▸ Excerpt provided
§

Now, the goal posts have begun to shift in earnest.

The most visible goalpost shifts have been the diversion of attention away from AIA as a magnet for international tourism to its function as a stand-alone facility.

This first appeared in the 2017 Budget address when the Honourable Prime Minister, Dr. Ralph Gonsalves, who was also Minister of Finance at the time, said that:

… the Unity Labour Party [ULP] has accomplished a veritable miracle by turning a long-held dream of a hopeful people into a reality….The AIA … is also a metaphor, a symbol, an alive testament to what a determined people, properly led … can achieve.”

To fill our people’s hearts with pride and joy has now been transformed from a secondary effect of the airport’s opening in 2017 to the primary cause of its planned construction in 2005 is clearly expressed in its Feb. 23, 2018 ULP View column titled “The AIA Is One Year Old” as printed in The Vincentian newspaper:

ULP diehards, members and supporters all came together [on February 17, 2018] to mark the anniversary of the largest capital project ever to be completed by a government, in the history of St. Vincent and the Grenadines. There was a feeling of pride, of achievement, of accomplishment, of ownership, of patriotism, about a project that has captured the imagination and attention of the country, since August 2005.”

§

▸ The data
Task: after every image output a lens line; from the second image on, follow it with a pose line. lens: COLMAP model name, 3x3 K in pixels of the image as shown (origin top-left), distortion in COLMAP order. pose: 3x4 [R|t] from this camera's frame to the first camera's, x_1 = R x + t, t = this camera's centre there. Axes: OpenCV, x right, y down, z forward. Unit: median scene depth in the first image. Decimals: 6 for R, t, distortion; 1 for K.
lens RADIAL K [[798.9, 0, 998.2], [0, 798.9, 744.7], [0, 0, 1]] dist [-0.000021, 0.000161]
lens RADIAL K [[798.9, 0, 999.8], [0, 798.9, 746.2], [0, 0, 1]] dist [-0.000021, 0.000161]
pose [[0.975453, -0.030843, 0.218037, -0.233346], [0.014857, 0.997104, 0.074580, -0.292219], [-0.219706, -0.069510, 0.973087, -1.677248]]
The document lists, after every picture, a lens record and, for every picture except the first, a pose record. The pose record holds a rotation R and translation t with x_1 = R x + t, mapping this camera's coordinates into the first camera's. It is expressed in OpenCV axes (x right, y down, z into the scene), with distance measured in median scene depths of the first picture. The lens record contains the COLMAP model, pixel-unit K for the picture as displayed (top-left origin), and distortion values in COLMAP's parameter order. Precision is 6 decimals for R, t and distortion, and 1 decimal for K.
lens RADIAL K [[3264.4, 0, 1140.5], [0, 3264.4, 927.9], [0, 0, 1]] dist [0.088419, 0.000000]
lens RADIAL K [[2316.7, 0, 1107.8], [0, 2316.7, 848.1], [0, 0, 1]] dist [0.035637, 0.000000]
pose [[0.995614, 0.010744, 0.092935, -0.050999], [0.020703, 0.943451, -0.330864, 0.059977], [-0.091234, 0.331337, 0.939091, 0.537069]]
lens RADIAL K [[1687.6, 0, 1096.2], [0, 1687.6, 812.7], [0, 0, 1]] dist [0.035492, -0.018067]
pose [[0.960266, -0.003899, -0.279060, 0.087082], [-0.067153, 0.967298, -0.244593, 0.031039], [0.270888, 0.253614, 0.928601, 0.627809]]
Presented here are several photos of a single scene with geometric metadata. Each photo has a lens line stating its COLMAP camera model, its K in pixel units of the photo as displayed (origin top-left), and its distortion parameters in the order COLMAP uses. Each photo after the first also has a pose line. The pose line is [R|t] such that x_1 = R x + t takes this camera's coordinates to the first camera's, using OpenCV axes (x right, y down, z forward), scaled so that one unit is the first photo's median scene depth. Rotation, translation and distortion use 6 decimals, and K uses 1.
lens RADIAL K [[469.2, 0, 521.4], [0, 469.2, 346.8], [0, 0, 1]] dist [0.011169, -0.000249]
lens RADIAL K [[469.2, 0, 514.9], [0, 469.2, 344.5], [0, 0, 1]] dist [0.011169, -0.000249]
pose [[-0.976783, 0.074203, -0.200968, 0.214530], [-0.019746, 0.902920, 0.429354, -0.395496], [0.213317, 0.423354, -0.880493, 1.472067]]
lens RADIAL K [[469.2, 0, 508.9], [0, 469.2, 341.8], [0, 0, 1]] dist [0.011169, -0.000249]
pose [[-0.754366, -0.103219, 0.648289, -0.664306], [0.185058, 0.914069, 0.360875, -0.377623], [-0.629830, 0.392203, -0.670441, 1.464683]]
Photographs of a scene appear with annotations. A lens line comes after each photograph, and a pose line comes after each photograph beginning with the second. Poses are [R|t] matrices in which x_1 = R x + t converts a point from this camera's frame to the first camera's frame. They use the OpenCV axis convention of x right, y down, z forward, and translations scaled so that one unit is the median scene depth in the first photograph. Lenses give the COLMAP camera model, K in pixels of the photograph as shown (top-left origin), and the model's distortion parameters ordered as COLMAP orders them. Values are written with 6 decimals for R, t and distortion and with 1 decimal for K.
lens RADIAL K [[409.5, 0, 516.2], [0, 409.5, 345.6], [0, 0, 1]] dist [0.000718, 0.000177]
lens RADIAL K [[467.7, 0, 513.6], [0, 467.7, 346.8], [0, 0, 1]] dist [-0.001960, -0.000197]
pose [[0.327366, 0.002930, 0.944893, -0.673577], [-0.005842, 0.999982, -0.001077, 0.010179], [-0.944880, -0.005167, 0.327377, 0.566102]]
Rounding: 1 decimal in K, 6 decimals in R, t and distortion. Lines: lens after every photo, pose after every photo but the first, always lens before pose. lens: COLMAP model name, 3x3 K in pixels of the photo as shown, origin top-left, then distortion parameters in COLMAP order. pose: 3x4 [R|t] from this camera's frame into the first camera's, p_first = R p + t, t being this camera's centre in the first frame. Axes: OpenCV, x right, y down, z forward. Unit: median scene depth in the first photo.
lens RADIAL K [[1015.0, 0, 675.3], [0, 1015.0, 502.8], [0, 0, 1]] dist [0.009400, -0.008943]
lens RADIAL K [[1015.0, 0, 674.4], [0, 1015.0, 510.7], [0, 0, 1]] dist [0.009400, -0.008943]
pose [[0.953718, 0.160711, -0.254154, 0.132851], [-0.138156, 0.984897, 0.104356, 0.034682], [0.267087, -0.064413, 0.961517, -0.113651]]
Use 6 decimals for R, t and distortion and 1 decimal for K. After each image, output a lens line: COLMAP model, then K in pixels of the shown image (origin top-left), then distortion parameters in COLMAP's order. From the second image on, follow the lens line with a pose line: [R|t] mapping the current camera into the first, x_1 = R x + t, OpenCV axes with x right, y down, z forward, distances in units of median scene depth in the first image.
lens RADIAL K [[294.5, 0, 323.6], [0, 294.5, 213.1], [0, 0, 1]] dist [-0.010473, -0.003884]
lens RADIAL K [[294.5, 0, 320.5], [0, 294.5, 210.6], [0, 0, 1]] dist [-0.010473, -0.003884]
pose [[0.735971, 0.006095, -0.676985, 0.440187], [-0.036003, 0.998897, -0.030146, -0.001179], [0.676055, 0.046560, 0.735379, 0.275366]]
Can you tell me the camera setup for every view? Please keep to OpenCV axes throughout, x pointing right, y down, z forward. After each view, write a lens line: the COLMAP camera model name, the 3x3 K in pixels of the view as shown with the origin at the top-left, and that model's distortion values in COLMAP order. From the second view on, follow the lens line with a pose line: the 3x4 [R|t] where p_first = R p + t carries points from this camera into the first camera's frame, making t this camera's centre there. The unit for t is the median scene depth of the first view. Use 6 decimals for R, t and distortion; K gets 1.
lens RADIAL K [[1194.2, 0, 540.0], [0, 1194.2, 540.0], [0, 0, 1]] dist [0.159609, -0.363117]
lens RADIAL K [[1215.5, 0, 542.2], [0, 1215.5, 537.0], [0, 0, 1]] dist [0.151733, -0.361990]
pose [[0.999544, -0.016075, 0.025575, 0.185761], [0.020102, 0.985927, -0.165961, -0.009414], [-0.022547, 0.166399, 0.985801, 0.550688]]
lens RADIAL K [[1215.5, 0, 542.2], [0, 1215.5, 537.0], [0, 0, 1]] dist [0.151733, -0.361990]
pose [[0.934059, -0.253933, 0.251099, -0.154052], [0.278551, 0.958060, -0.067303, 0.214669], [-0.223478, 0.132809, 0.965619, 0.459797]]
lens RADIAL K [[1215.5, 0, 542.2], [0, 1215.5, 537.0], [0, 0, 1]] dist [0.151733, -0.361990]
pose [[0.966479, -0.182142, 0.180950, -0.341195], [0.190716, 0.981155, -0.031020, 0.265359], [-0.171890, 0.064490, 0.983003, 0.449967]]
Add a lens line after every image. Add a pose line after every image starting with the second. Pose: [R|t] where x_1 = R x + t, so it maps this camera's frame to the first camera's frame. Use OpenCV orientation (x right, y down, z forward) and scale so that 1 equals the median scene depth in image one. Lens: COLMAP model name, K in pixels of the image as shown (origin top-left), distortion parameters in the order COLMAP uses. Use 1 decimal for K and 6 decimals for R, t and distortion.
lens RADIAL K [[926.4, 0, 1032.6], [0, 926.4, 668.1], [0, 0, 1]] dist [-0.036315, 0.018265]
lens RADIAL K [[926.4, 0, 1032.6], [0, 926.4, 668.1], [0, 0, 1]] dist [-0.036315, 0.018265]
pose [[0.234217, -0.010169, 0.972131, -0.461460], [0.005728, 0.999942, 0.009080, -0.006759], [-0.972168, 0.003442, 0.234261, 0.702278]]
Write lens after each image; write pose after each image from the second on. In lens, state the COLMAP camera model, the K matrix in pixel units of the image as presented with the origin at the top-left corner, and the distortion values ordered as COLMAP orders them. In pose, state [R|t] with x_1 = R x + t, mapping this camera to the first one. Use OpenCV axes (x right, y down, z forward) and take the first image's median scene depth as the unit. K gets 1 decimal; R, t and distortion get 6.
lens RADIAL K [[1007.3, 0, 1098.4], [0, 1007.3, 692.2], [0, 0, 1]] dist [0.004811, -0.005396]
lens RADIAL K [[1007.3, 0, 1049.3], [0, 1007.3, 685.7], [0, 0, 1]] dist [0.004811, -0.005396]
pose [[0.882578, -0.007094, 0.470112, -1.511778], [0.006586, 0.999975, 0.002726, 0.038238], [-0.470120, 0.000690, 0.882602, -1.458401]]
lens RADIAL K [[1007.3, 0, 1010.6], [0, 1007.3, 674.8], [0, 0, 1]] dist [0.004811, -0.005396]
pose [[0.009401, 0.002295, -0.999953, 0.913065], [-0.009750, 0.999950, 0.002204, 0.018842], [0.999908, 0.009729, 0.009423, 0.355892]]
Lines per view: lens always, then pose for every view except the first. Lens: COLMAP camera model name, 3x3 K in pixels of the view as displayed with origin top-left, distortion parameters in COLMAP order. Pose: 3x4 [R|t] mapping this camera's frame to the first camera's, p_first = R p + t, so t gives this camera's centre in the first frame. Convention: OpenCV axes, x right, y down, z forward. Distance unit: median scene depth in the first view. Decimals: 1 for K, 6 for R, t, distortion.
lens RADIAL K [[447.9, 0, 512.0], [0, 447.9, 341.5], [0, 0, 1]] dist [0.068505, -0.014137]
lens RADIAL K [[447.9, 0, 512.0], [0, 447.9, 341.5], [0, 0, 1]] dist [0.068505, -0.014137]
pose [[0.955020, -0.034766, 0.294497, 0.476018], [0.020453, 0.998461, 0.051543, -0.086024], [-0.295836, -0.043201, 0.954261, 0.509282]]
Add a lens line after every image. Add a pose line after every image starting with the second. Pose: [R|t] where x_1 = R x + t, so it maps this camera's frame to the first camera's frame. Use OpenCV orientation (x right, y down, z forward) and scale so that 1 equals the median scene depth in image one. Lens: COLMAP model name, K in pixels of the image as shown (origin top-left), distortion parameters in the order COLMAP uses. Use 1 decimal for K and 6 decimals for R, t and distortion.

§

▸ Work item
In the excerpt on the AIA airport, which newspaper printed the ULP View column titled "The AIA Is One Year Old"?

▸ Result of the exercise
The Vincentian